YOUR INSTRUCTIONS:
Please repeat word for word the part of the stalling engine account that runs from "I finally gave" up to and including "Neither suggestion worked.".

PASSAGE TO READ:
Start of Block

I finally gave up, disconnected the hydraulic pump, pulled the engine out and brought it to the B & S dealer. They had it for a week. All they did was remove the carb and soak it in an acid solution, then reinstall it. They told me that it ran for about 10 minutes with no problem. I paid them $62.00, hooked it back up, and started it. It ran for about 5 minutes and stalled. I took it back to the B&S dealer. They ran it while I was there. It ran for about 10 minutes. All they could do was give me some troubleshooting tips, like, if it stalls try disconnecting the low oil shut off sensor or remove the gas cap after it stalls and see if it’s a clogged vent. Neither suggestion worked.

I Google searched “small engine forum” and found a few sites, one being “Tech Support Forum”. One post explained a problem with the vacuum line on the fuel pump. The next morning I checked two things. The hose running from the crankcase barb to the fuel pump was original (10 years old). I then used the vacuum gauge to check for vacuum at the crankcase barb, about 4 Hg. I went to the auto supply and bought 12” of ¼” fuel line. I replaced the vacuum line and it ran like a champ. 

I believe being enclosed in the gang box (even with the lid open) created a heat buildup which caused an expansion on the old vacuum hose.

Next time I’m checking the forums for troubleshooting tips before I give up and bring an engine to the repair shop. I think the best troubleshooters are the actual engine owners since they have a more sincere interest in getting the engines running.

Regards,

Ken C.


----------

End of Block

SUPPLIED DATA:
Start of Block

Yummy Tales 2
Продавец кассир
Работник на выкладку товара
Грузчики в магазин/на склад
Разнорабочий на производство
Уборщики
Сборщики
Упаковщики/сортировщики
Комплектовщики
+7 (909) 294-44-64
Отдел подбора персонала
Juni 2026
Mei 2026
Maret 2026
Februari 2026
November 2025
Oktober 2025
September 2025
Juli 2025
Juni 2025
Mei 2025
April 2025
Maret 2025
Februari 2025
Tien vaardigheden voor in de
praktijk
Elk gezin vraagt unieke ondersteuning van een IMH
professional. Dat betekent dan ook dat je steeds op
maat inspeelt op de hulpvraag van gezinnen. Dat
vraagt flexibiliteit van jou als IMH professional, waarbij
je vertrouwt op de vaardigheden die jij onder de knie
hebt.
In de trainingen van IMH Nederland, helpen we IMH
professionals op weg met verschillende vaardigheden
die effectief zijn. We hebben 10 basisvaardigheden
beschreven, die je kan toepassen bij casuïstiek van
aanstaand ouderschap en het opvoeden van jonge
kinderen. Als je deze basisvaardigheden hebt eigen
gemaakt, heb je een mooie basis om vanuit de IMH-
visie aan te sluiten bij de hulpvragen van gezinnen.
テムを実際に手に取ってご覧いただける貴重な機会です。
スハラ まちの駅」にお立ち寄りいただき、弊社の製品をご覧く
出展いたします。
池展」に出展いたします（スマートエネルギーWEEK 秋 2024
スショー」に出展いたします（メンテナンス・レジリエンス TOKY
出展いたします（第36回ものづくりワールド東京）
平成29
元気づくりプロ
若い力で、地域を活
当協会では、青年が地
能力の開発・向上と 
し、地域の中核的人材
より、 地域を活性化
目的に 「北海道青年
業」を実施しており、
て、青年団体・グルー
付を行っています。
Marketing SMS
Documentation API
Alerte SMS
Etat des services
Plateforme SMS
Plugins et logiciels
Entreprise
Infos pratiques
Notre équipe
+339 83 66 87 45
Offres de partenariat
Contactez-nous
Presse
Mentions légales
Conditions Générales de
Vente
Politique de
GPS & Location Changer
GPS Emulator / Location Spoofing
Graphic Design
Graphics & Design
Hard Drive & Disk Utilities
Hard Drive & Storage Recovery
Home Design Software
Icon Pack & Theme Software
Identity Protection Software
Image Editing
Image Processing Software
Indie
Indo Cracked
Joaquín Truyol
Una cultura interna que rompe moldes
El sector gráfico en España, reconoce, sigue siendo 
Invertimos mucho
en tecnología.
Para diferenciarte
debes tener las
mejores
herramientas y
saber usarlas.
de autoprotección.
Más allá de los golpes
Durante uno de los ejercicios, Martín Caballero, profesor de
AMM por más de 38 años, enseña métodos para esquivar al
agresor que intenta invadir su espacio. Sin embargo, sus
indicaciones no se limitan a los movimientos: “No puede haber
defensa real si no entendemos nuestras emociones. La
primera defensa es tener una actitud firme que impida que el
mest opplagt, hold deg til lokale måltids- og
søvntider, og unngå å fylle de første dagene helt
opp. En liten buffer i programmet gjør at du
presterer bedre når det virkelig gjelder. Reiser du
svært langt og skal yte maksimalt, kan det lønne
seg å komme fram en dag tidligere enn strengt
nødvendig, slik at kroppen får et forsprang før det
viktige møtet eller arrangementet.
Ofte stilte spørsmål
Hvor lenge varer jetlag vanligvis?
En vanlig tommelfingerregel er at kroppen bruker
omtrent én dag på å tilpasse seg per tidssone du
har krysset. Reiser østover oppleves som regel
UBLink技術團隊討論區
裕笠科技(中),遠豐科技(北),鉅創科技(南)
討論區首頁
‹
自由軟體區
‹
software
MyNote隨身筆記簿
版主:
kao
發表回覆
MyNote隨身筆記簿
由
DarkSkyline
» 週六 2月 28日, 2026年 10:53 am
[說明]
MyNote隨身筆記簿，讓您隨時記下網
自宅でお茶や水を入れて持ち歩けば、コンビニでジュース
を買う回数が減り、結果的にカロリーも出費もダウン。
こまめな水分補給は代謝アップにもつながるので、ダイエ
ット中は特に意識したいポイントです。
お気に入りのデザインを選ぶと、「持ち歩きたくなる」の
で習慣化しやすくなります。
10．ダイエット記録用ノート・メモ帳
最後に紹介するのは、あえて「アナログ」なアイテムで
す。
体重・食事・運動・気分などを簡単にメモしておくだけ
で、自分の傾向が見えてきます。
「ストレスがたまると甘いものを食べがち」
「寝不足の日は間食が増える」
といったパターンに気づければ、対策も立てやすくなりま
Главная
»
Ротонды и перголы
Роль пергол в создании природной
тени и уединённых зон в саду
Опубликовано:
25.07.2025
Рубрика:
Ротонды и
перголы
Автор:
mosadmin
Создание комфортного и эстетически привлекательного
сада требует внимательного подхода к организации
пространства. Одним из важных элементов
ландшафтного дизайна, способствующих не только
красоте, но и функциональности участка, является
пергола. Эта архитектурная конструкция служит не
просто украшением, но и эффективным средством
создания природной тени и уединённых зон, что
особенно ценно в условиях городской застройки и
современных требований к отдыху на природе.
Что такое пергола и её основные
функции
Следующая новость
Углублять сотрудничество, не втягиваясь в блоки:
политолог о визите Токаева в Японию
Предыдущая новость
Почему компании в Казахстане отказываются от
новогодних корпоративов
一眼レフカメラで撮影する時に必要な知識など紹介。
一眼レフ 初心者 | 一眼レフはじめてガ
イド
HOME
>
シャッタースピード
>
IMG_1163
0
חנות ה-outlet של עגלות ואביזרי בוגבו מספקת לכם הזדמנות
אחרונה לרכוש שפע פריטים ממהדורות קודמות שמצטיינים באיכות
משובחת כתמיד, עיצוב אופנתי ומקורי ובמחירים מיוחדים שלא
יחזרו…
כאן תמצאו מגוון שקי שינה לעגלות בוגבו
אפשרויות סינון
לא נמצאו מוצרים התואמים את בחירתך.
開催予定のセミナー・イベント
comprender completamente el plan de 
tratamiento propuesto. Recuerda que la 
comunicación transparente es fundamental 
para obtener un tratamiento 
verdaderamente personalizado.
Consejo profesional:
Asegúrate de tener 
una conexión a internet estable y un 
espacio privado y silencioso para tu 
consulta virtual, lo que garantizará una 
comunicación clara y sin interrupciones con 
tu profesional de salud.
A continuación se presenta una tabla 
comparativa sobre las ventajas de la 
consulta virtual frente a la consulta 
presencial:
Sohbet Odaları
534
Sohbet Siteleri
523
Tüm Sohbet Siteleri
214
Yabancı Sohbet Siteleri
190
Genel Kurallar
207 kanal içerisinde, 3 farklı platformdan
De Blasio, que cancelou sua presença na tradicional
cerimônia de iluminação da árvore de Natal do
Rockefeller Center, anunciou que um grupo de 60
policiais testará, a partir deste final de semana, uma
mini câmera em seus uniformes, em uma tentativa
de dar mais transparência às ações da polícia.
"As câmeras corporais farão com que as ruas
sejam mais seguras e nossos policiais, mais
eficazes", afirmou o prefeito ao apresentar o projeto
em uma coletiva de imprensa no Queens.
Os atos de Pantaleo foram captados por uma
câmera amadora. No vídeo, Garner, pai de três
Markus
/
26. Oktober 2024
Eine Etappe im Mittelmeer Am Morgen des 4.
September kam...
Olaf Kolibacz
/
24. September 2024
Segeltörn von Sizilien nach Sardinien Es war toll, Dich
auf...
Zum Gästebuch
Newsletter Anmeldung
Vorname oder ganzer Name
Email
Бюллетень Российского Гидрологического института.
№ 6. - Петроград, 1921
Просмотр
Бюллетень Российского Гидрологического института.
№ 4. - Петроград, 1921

End of Block

SOLVED EXERCISE:
I finally gave up, disconnected the hydraulic pump, pulled the engine out and brought it to the B & S dealer. They had it for a week. All they did was remove the carb and soak it in an acid solution, then reinstall it. They told me that it ran for about 10 minutes with no problem. I paid them $62.00, hooked it back up, and started it. It ran for about 5 minutes and stalled. I took it back to the B&S dealer. They ran it while I was there. It ran for about 10 minutes. All they could do was give me some troubleshooting tips, like, if it stalls try disconnecting the low oil shut off sensor or remove the gas cap after it stalls and see if it’s a clogged vent. Neither suggestion worked.